コラム / 品質管理
日本向けシャワーヘッドの品質管理
日本のお客様が最も気にされる品質リスクは漏水です。ZHONGHEでは、すべての製品で全数通水検査を行い、出荷前に漏水リスクを排除します。本記事では、実際の通水検査の流れ、不良品の扱い、その他の品質確認について説明します。

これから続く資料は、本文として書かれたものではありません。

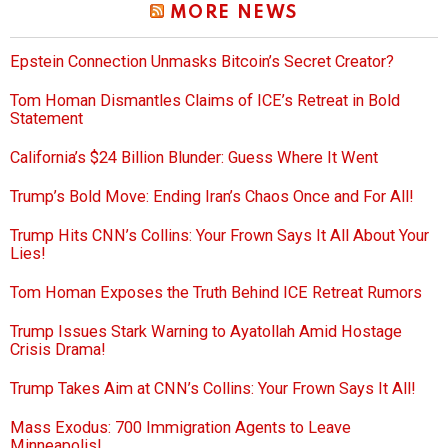
MORE NEWS
Epstein Connection Unmasks Bitcoin’s Secret Creator?
Tom Homan Dismantles Claims of ICE’s Retreat in Bold
Statement
California’s $24 Billion Blunder: Guess Where It Went
Trump’s Bold Move: Ending Iran’s Chaos Once and For All!
Trump Hits CNN’s Collins: Your Frown Says It All About Your
Lies!
Tom Homan Exposes the Truth Behind ICE Retreat Rumors
Trump Issues Stark Warning to Ayatollah Amid Hostage
Crisis Drama!
Trump Takes Aim at CNN’s Collins: Your Frown Says It All!
Mass Exodus: 700 Immigration Agents to Leave
Minneapolis!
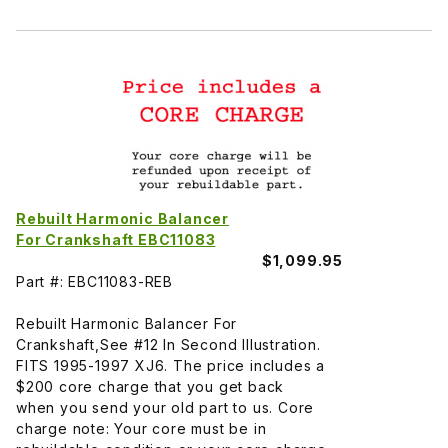
Rebuilt Harmonic Balancer
For Crankshaft EBC11083
$1,099.95
Part #: EBC11083-REB
Rebuilt Harmonic Balancer For
Crankshaft,See #12 In Second Illustration.
FITS 1995-1997 XJ6. The price includes a
$200 core charge that you get back
when you send your old part to us. Core
charge note: Your core must be in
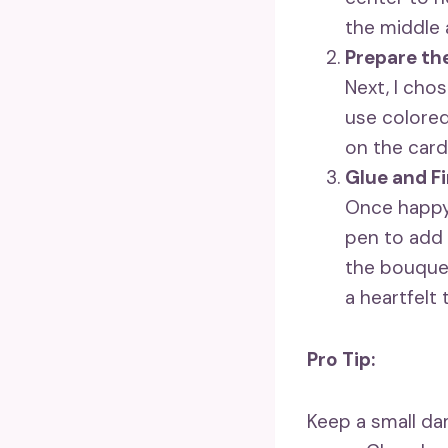
the middle 
Prepare th
Next, I cho
use colored
on the card
Glue and Fi
Once happy 
pen to add 
the bouquet
a heartfelt 
Pro Tip:
Keep a small da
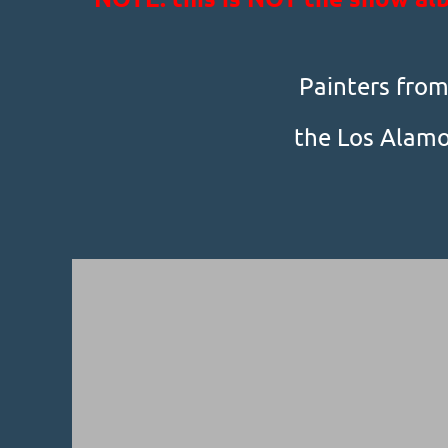
Painters from 
the Los Alamo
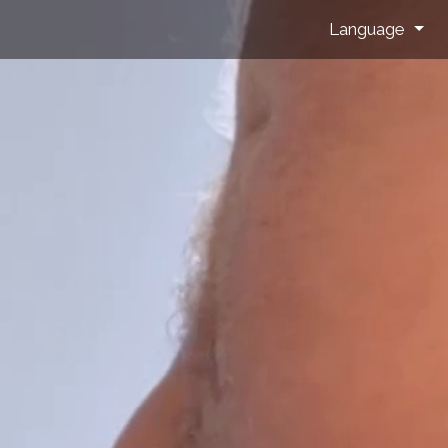
Language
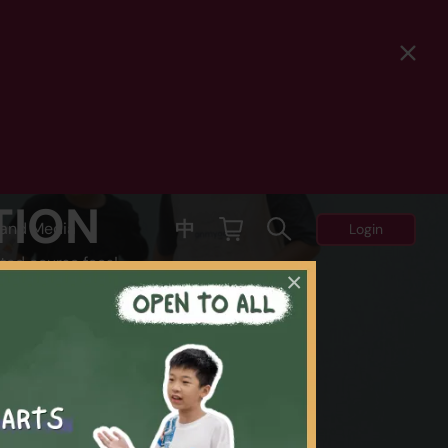
TION
中
and Media
Login
ted course fees!
×
Y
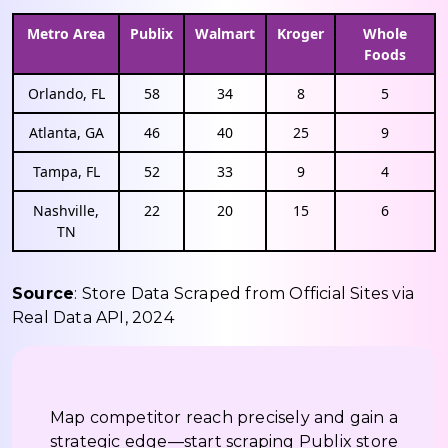
Metro Area
Publix
Walmart
Kroger
Whole
Foods
Orlando, FL
58
34
8
5
Atlanta, GA
46
40
25
9
Tampa, FL
52
33
9
4
Nashville,
22
20
15
6
TN
Source
: Store Data Scraped from Official Sites via
Real Data API, 2024
Map competitor reach precisely and gain a
strategic edge—start scraping Publix store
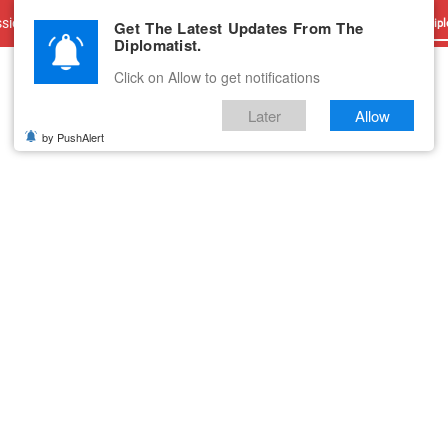
sions
Advertise With Us
Career
Testimonials
Contact
Get The Latest Updates From The
Dipl
Diplomatist.
Click on Allow to get notifications
Later
Allow
by PushAlert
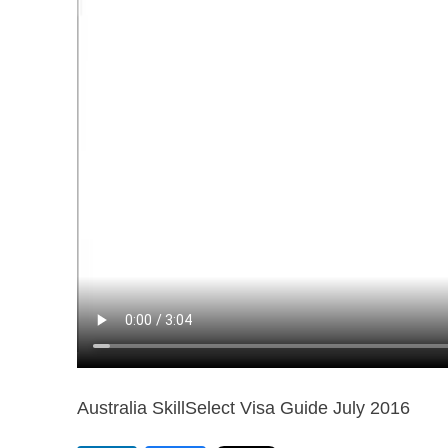
Australia SkillSelect Visa Guide July 2016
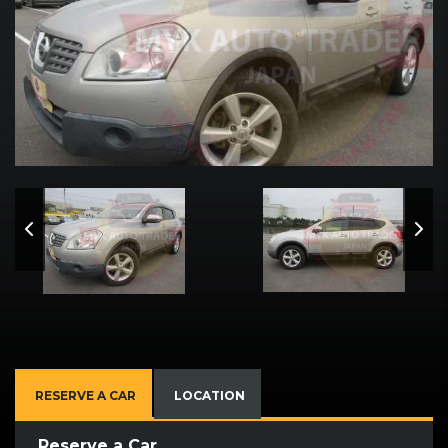
RESERVE A CAR
LOCATION
Reserve a Car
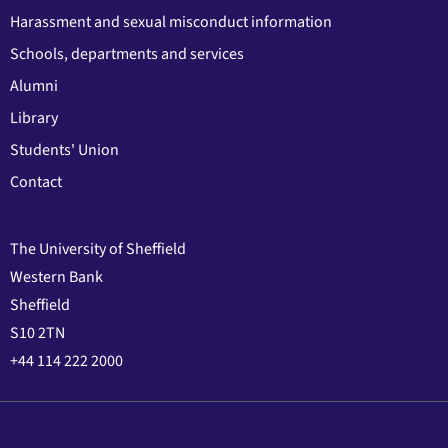
Harassment and sexual misconduct information
Schools, departments and services
Alumni
Library
Students' Union
Contact
The University of Sheffield
Western Bank
Sheffield
S10 2TN
+44 114 222 2000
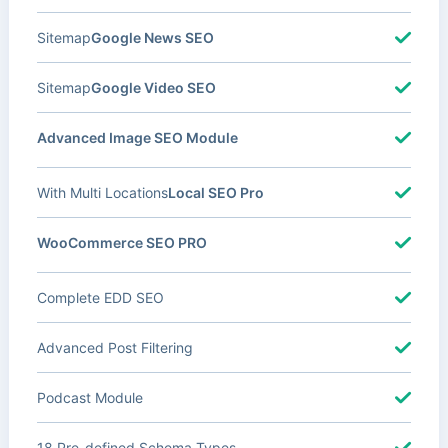
Sitemap
Google News SEO
Sitemap
Google Video SEO
Advanced Image SEO Module
With Multi Locations
Local SEO Pro
WooCommerce SEO PRO
Complete EDD SEO
Advanced Post Filtering
Podcast Module
18 Pre-defined Schema Types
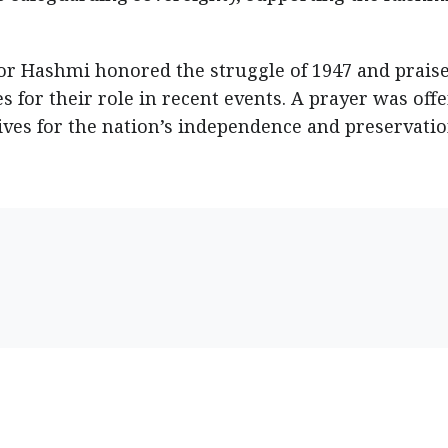
r Hashmi honored the struggle of 1947 and prais
s for their role in recent events. A prayer was off
lives for the nation’s independence and preservatio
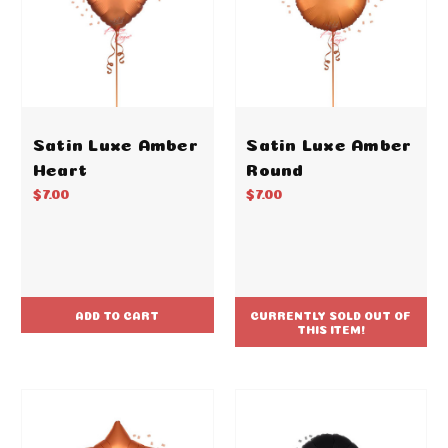
Satin Luxe Amber
Satin Luxe Amber
Heart
Round
$7.00
$7.00
ADD TO CART
CURRENTLY SOLD OUT OF
THIS ITEM!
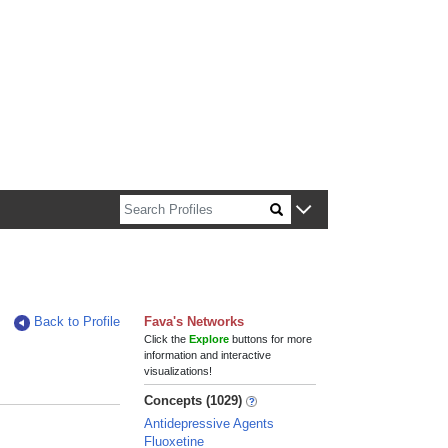
n about Harvard faculty and fellows.
Back to Profile
Fava's Networks
Click the
Explore
buttons for more
information and interactive
visualizations!
Concepts (1029)
Antidepressive Agents
Fluoxetine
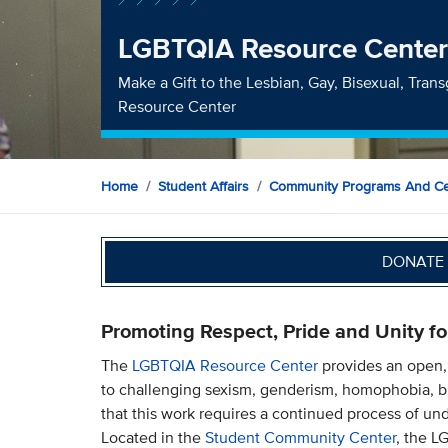
LGBTQIA Resource Cente
Make a Gift to the Lesbian, Gay, Bisexual, Tran
Resource Center
Home
Student Affairs
Community Programs And Ce
DONATE 
Promoting Respect, Pride and Unity fo
The
LGBTQIA Resource Center
provides an open,
to challenging sexism, genderism, homophobia, b
that this work requires a continued process of un
Located in the
Student Community Center
, the L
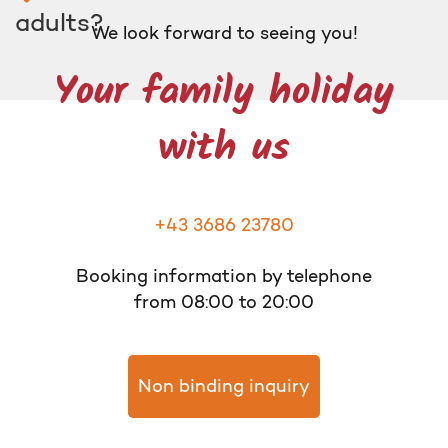
adults?
We look forward to seeing you!
Your family holiday
with us
+43 3686 23780
Booking information by telephone
from 08:00 to 20:00
Non binding inquiry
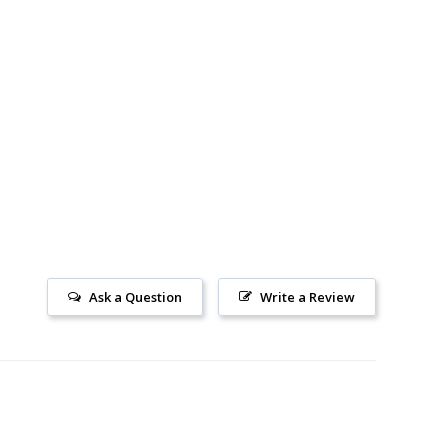
Ask a Question
Write a Review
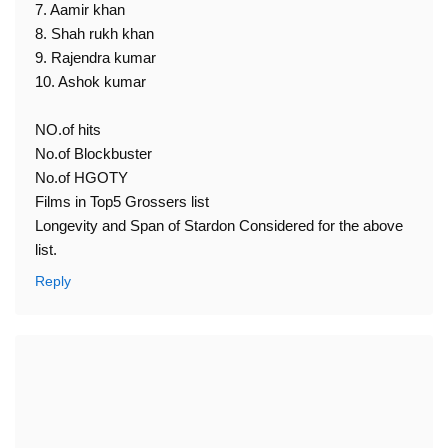
7. Aamir khan
8. Shah rukh khan
9. Rajendra kumar
10. Ashok kumar
NO.of hits
No.of Blockbuster
No.of HGOTY
Films in Top5 Grossers list
Longevity and Span of Stardon Considered for the above
list.
Reply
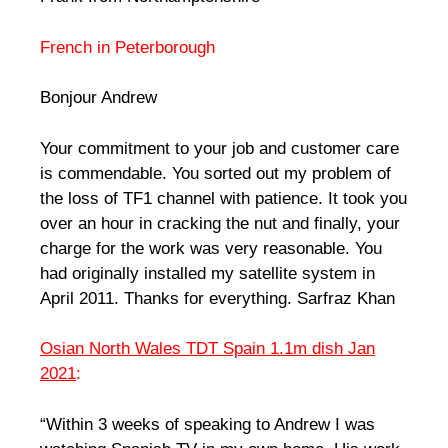
French in Peterborough
Bonjour Andrew
Your commitment to your job and customer care
is commendable. You sorted out my problem of
the loss of TF1 channel with patience. It took you
over an hour in cracking the nut and finally, your
charge for the work was very reasonable. You
had originally installed my satellite system in
April 2011. Thanks for everything. Sarfraz Khan
Osian North Wales TDT Spain 1.1m dish Jan
2021
:
“Within 3 weeks of speaking to Andrew I was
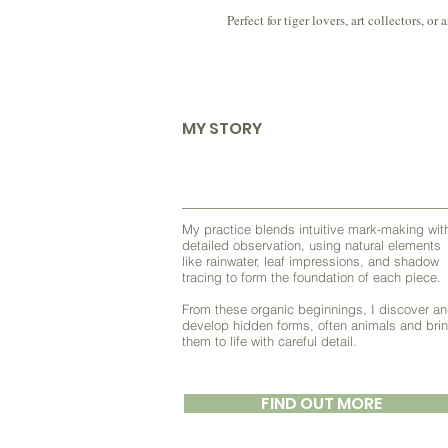
Perfect for tiger lovers, art collectors,
MY STORY
My practice blends intuitive mark-making wit
detailed observation, using natural elements
like rainwater, leaf impressions, and shadow
tracing to form the foundation of each piece.
From these organic beginnings, I discover a
develop hidden forms, often animals and bri
them to life with careful detail.
FIND OUT MORE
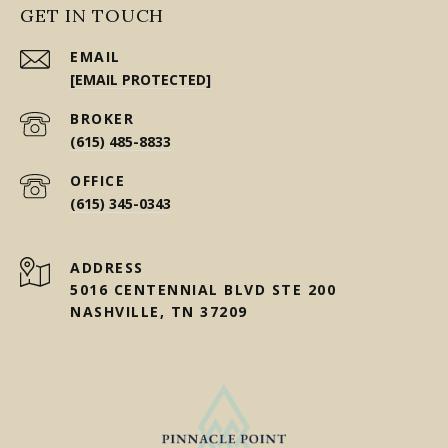
GET IN TOUCH
EMAIL
[EMAIL PROTECTED]
(615) 485-8833
(615) 345-0343
ADDRESS
5016 CENTENNIAL BLVD STE 200
NASHVILLE, TN 37209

結論:漏水は日本市場でブランド信頼に直結する品質リスクです。ZHONGHEは全製品を通水検査機で全数検査し、不良品を分別・記録したうえで、良品のみを次工程へ進めます。
全数通水検査:1台あたり約10〜15秒
この記事でわかること
ZHONGHEの全数通水検査の流れ、不良品の扱い、Oリング検査などの品質確認。
- カテゴリ
- 品質管理
- 主な検査
- 全数通水検査・漏水確認
- 対象読者
- ブランド・商社・調達担当者
- 最終更新日
- 2026年6月10日
最重要ポイント
日本市場で最も重視される「漏水リスク」
シャワーヘッドは水回り製品のため、漏水はエンドユーザーの不満や返品に直結し、ブランドの信頼を損なう品質リスクとなります。ZHONGHEでは、この漏水リスクを最重要の品質課題と位置づけ、すべての完成品で全数通水検査を実施し、出荷前に漏水リスクを抑える方針で品質管理を行っています。
全数通水検査
全数通水検査の流れ
すべてのシャワーヘッドを、専用の通水検査機で1台ずつ検査します。
| 使用設備 | 通水検査機(社内呼称:試水機) |
|---|---|
| 検査範囲 | 全数(すべての完成品) |
| 検査時間 | 1台あたり約10〜15秒 |
| 確認内容 | 通水状態と漏水の有無 |
| 不良品の扱い | 記録のうえ、不良品ボックス(赤色)に分別し、良品と明確に区別 |
検査の詳細
通水・漏水確認の条件
| 確認水圧 | 0.5MPaを基準に確認(一般的な使用条件より高めの水圧) |
|---|---|
| 確認姿勢 | 散水板(散水面)を床面と平行にして確認し、止水ボタンや切替部まわりの漏水を見逃しにくくする |
| Oリング確認 | Oリング部品は、サプライヤー側で高精度工業カメラを用いたAI画像検査による全数確認 |
これらの検査は漏水リスクを抑えるための工程であり、絶対的な無漏水を保証するものではありません。確認内容や品質資料は、対象製品、仕様、公開可能範囲により異なります。
不良品の処理
漏水・不良が見つかった場合
通水検査で漏水やロット不良が確認された場合は、機能に影響しない範囲で修復可能なものは手直しを行います。すでに機能に影響しているものは廃棄し、廃棄した製品は出荷しません。良品と不良品を分別し、不良品を記録することで、出荷品の状態を管理しています。
- 記録のうえ不良品ボックスに分別
- 機能に影響なし → 手直し
- 機能に影響あり → 廃棄
- 廃棄品は出荷しない
FAQ
よくある質問
日本市場向けで最も重視される品質ポイントは何ですか。
漏水です。ZHONGHEではすべての製品で全数通水検査を行い、出荷前に漏水リスクを排除する方針で品質管理を行っています。
全数通水検査はどのように行いますか。
通水検査機を使用し、1台あたり約10〜15秒で通水状態と漏水の有無を確認します。不良品は記録のうえ、赤色の不良品ボックスに分別します。
漏水や不良が見つかった場合はどうなりますか。
機能に影響しない範囲で修復可能なものは手直しを行い、すでに機能に影響しているものは廃棄します。廃棄した製品は出荷しません。
Oリングの検査はしていますか。
Oリング部品は、サプライヤー側で高精度工業カメラを用いたAI画像検査による全数確認を行っています。
検査をすれば漏水は絶対にありませんか。
検査は漏水リスクを抑えるための工程であり、絶対的な無漏水を保証するものではありません。0.5MPaを基準とした確認やOリング確認を組み合わせて、リスクを抑えています。